Jason Salavon (born 1970, Indianapolis, IN) is a new media artist noted for his use of custom computer software to manipulate and reconfigure preexisting media and data to create new visual works of art. Most recently, Salavon has explored the use of artificial intelligence and machine learning to create new works of art from existing datasets of visual images. This advance continues his multi-decade use of data and algorithms in the creation of visual art. Throughout his career, his work has unearthed unseen pattern, habit, and structure within our culture and daily life.

 

received a BA in art and computer science from the University of Texas at Austin (1993) and an MFA from the School of the Art Institute of Chicago (1997). Working at the intersection of art, information technology, and daily life, Salavon assembles data-sets from mass-culture sources and, using self-authored software, reimagines them as visually arresting prints, videos, and new media installations.

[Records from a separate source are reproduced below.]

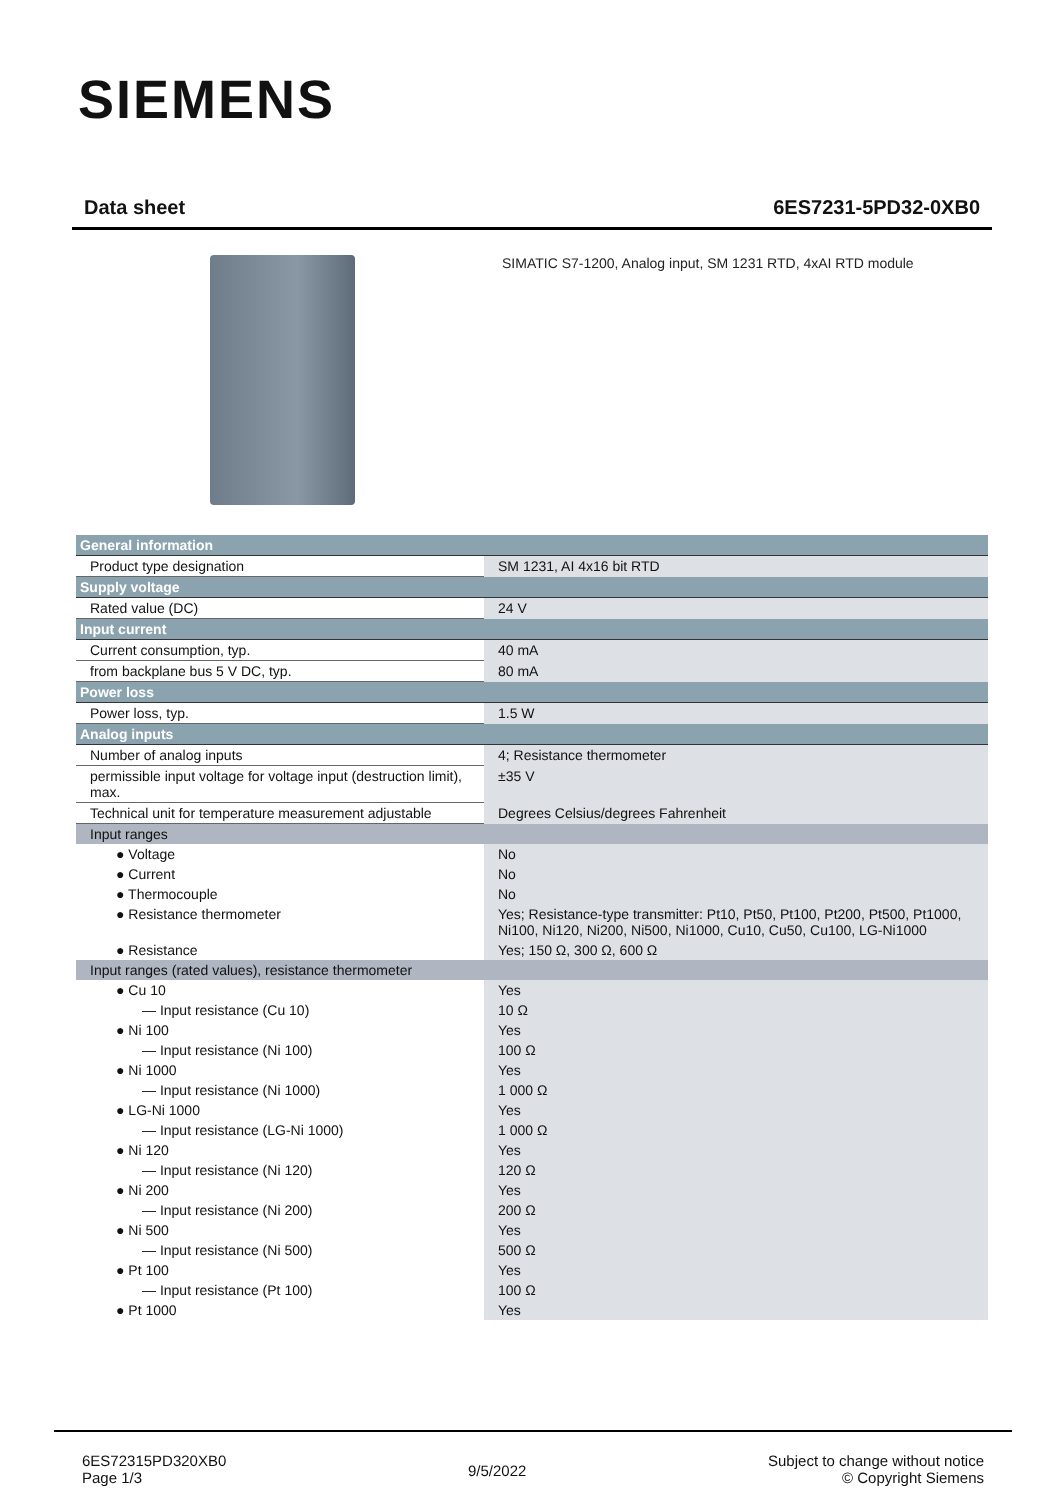SIEMENS
Data sheet 6ES7231-5PD32-0XB0
SIMATIC S7-1200, Analog input, SM 1231 RTD, 4xAI RTD module
| General information | |
| Product type designation | SM 1231, AI 4x16 bit RTD |
| Supply voltage | |
| Rated value (DC) | 24 V |
| Input current | |
| Current consumption, typ. | 40 mA |
| from backplane bus 5 V DC, typ. | 80 mA |
| Power loss | |
| Power loss, typ. | 1.5 W |
| Analog inputs | |
| Number of analog inputs | 4; Resistance thermometer |
| permissible input voltage for voltage input (destruction limit), max. | ±35 V |
| Technical unit for temperature measurement adjustable | Degrees Celsius/degrees Fahrenheit |
| Input ranges | |
| ● Voltage | No |
| ● Current | No |
| ● Thermocouple | No |
| ● Resistance thermometer | Yes; Resistance-type transmitter: Pt10, Pt50, Pt100, Pt200, Pt500, Pt1000, Ni100, Ni120, Ni200, Ni500, Ni1000, Cu10, Cu50, Cu100, LG-Ni1000 |
| ● Resistance | Yes; 150 Ω, 300 Ω, 600 Ω |
| Input ranges (rated values), resistance thermometer | |
| ● Cu 10 | Yes |
| — Input resistance (Cu 10) | 10 Ω |
| ● Ni 100 | Yes |
| — Input resistance (Ni 100) | 100 Ω |
| ● Ni 1000 | Yes |
| — Input resistance (Ni 1000) | 1 000 Ω |
| ● LG-Ni 1000 | Yes |
| — Input resistance (LG-Ni 1000) | 1 000 Ω |
| ● Ni 120 | Yes |
| — Input resistance (Ni 120) | 120 Ω |
| ● Ni 200 | Yes |
| — Input resistance (Ni 200) | 200 Ω |
| ● Ni 500 | Yes |
| — Input resistance (Ni 500) | 500 Ω |
| ● Pt 100 | Yes |
| — Input resistance (Pt 100) | 100 Ω |
| ● Pt 1000 | Yes |
6ES72315PD320XB0
Page 1/3
9/5/2022
Subject to change without notice
© Copyright Siemens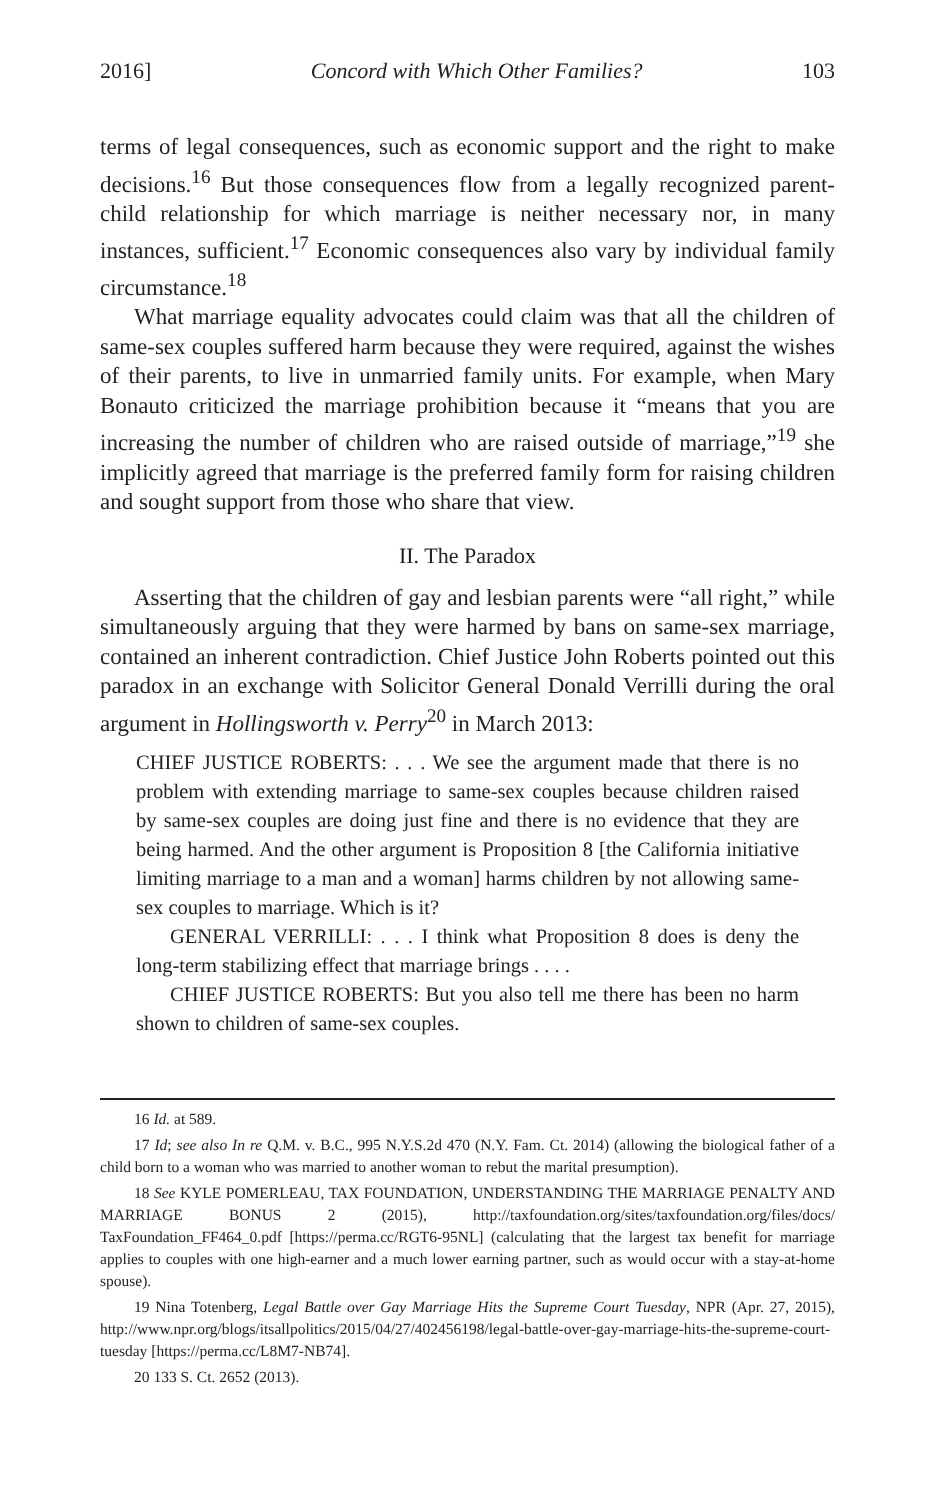2016] Concord with Which Other Families? 103
terms of legal consequences, such as economic support and the right to make decisions.<sup>16</sup> But those consequences flow from a legally recognized parent-child relationship for which marriage is neither necessary nor, in many instances, sufficient.<sup>17</sup> Economic consequences also vary by individual family circumstance.<sup>18</sup>
What marriage equality advocates could claim was that all the children of same-sex couples suffered harm because they were required, against the wishes of their parents, to live in unmarried family units. For example, when Mary Bonauto criticized the marriage prohibition because it “means that you are increasing the number of children who are raised outside of marriage,”<sup>19</sup> she implicitly agreed that marriage is the preferred family form for raising children and sought support from those who share that view.
II. The Paradox
Asserting that the children of gay and lesbian parents were “all right,” while simultaneously arguing that they were harmed by bans on same-sex marriage, contained an inherent contradiction. Chief Justice John Roberts pointed out this paradox in an exchange with Solicitor General Donald Verrilli during the oral argument in Hollingsworth v. Perry<sup>20</sup> in March 2013:
CHIEF JUSTICE ROBERTS: . . . We see the argument made that there is no problem with extending marriage to same-sex couples because children raised by same-sex couples are doing just fine and there is no evidence that they are being harmed. And the other argument is Proposition 8 [the California initiative limiting marriage to a man and a woman] harms children by not allowing same-sex couples to marriage. Which is it?
GENERAL VERRILLI: . . . I think what Proposition 8 does is deny the long-term stabilizing effect that marriage brings . . . .
CHIEF JUSTICE ROBERTS: But you also tell me there has been no harm shown to children of same-sex couples.
16 Id. at 589.
17 Id; see also In re Q.M. v. B.C., 995 N.Y.S.2d 470 (N.Y. Fam. Ct. 2014) (allowing the biological father of a child born to a woman who was married to another woman to rebut the marital presumption).
18 See KYLE POMERLEAU, TAX FOUNDATION, UNDERSTANDING THE MARRIAGE PENALTY AND MARRIAGE BONUS 2 (2015), http://taxfoundation.org/sites/taxfoundation.org/files/docs/ TaxFoundation_FF464_0.pdf [https://perma.cc/RGT6-95NL] (calculating that the largest tax benefit for marriage applies to couples with one high-earner and a much lower earning partner, such as would occur with a stay-at-home spouse).
19 Nina Totenberg, Legal Battle over Gay Marriage Hits the Supreme Court Tuesday, NPR (Apr. 27, 2015), http://www.npr.org/blogs/itsallpolitics/2015/04/27/402456198/legal-battle-over-gay-marriage-hits-the-supreme-court-tuesday [https://perma.cc/L8M7-NB74].
20 133 S. Ct. 2652 (2013).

Salavon has exhibited his work internationally for the last twenty years, including recent solo exhibitions at Mark Moore Gallery, Los Angeles, CA (2016); the Haggerty Museum of Art, Milwaukee, WI (2016); TAI Modern, Santa Fe, NM (2016); and the Public Trust, Dallas, TX (2016). In collaboration with Microsoft Research, where he was a Visiting Artist in 2014, he exhibited at the Seattle Art Museum, Seattle, WA (2015). His digital cave (2010), a special commission for the exhibition "Echoes of the Past: The Buddhist Cave Temples of Xiangtangshan", traveled to museums in San Diego, CA; Washington, D.C.; Dallas, TX; and Chicago, IL (2010-12).

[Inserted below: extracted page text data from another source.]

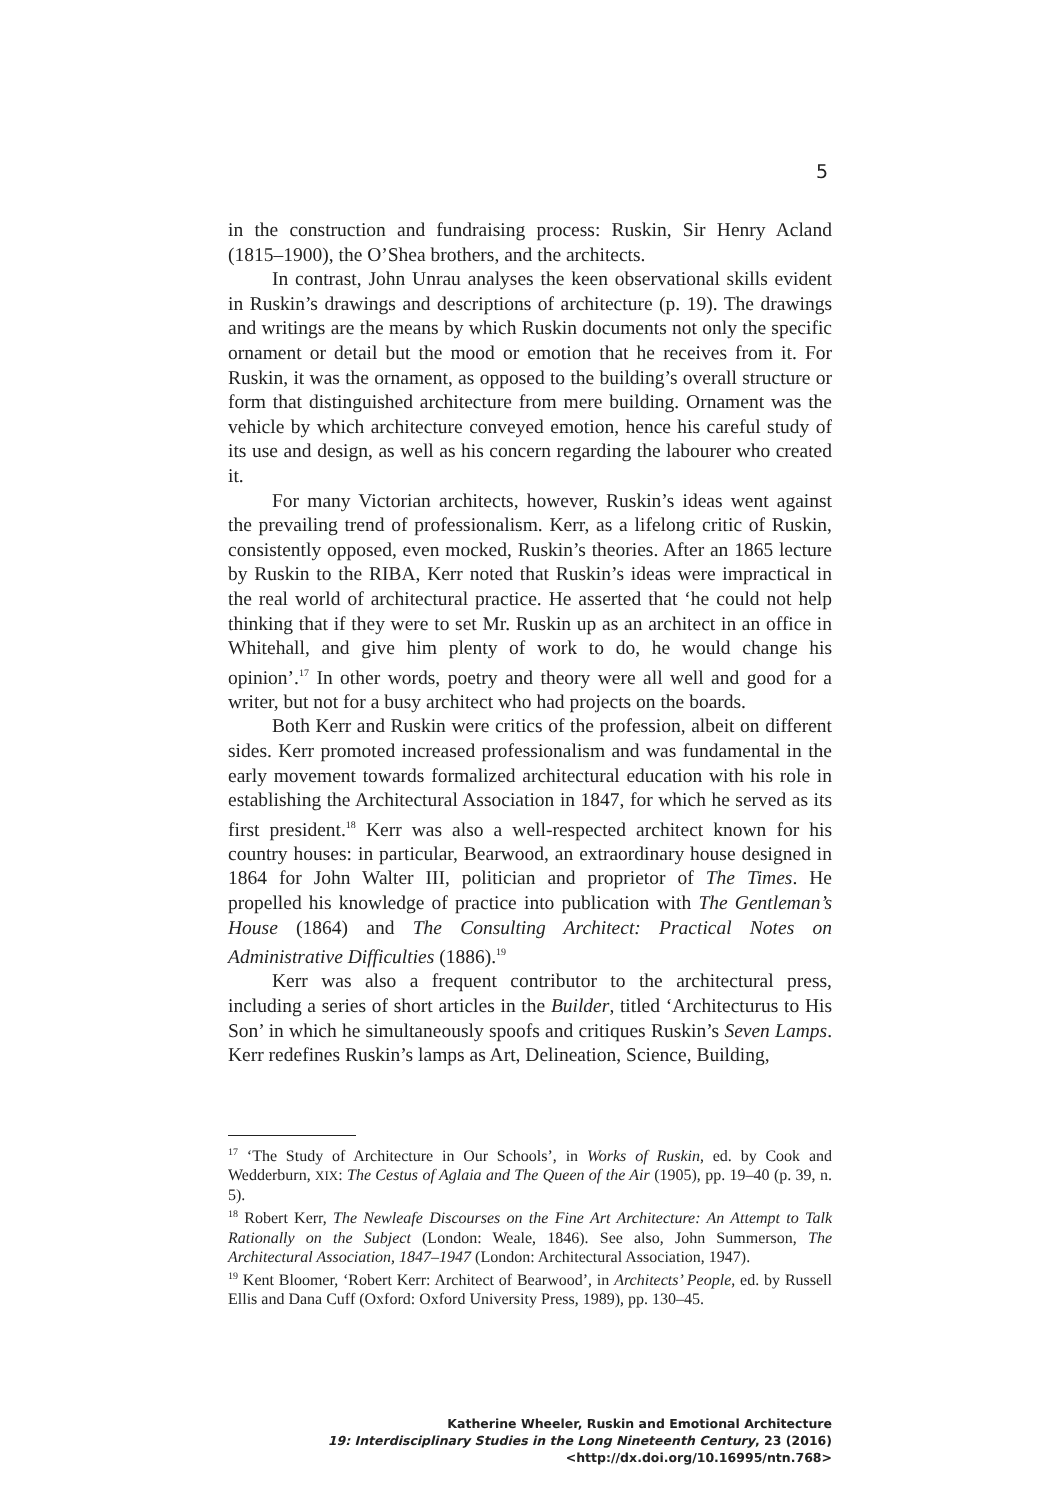5
in the construction and fundraising process: Ruskin, Sir Henry Acland (1815–1900), the O’Shea brothers, and the architects.
In contrast, John Unrau analyses the keen observational skills evident in Ruskin’s drawings and descriptions of architecture (p. 19). The drawings and writings are the means by which Ruskin documents not only the specific ornament or detail but the mood or emotion that he receives from it. For Ruskin, it was the ornament, as opposed to the building’s overall structure or form that distinguished architecture from mere building. Ornament was the vehicle by which architecture conveyed emotion, hence his careful study of its use and design, as well as his concern regarding the labourer who created it.
For many Victorian architects, however, Ruskin’s ideas went against the prevailing trend of professionalism. Kerr, as a lifelong critic of Ruskin, consistently opposed, even mocked, Ruskin’s theories. After an 1865 lecture by Ruskin to the RIBA, Kerr noted that Ruskin’s ideas were impractical in the real world of architectural practice. He asserted that ‘he could not help thinking that if they were to set Mr. Ruskin up as an architect in an office in Whitehall, and give him plenty of work to do, he would change his opinion’.<sup>17</sup> In other words, poetry and theory were all well and good for a writer, but not for a busy architect who had projects on the boards.
Both Kerr and Ruskin were critics of the profession, albeit on different sides. Kerr promoted increased professionalism and was fundamental in the early movement towards formalized architectural education with his role in establishing the Architectural Association in 1847, for which he served as its first president.<sup>18</sup> Kerr was also a well-respected architect known for his country houses: in particular, Bearwood, an extraordinary house designed in 1864 for John Walter III, politician and proprietor of The Times. He propelled his knowledge of practice into publication with The Gentleman’s House (1864) and The Consulting Architect: Practical Notes on Administrative Difficulties (1886).<sup>19</sup>
Kerr was also a frequent contributor to the architectural press, including a series of short articles in the Builder, titled ‘Architecturus to His Son’ in which he simultaneously spoofs and critiques Ruskin’s Seven Lamps. Kerr redefines Ruskin’s lamps as Art, Delineation, Science, Building,
<sup>17</sup> ‘The Study of Architecture in Our Schools’, in Works of Ruskin, ed. by Cook and Wedderburn, XIX: The Cestus of Aglaia and The Queen of the Air (1905), pp. 19–40 (p. 39, n. 5).
<sup>18</sup> Robert Kerr, The Newleafe Discourses on the Fine Art Architecture: An Attempt to Talk Rationally on the Subject (London: Weale, 1846). See also, John Summerson, The Architectural Association, 1847–1947 (London: Architectural Association, 1947).
<sup>19</sup> Kent Bloomer, ‘Robert Kerr: Architect of Bearwood’, in Architects’ People, ed. by Russell Ellis and Dana Cuff (Oxford: Oxford University Press, 1989), pp. 130–45.
Katherine Wheeler, Ruskin and Emotional Architecture
19: Interdisciplinary Studies in the Long Nineteenth Century, 23 (2016) <http://dx.doi.org/10.16995/ntn.768>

His work is included in the public collections of The Museum of Modern Art, New York, NY; the Whitney Museum of American Art, New York, NY; the National Portrait Gallery, Smithsonian Institution, Washington, D.C.; the Los Angeles County Museum of Art, Los Angeles, CA; and the Museum of Fine Arts, Houston.

Salavon lives and works in Chicago, IL, where he is Associate Professor in the Department of Visual Arts and the Computation Institute at the University of Chicago, IL.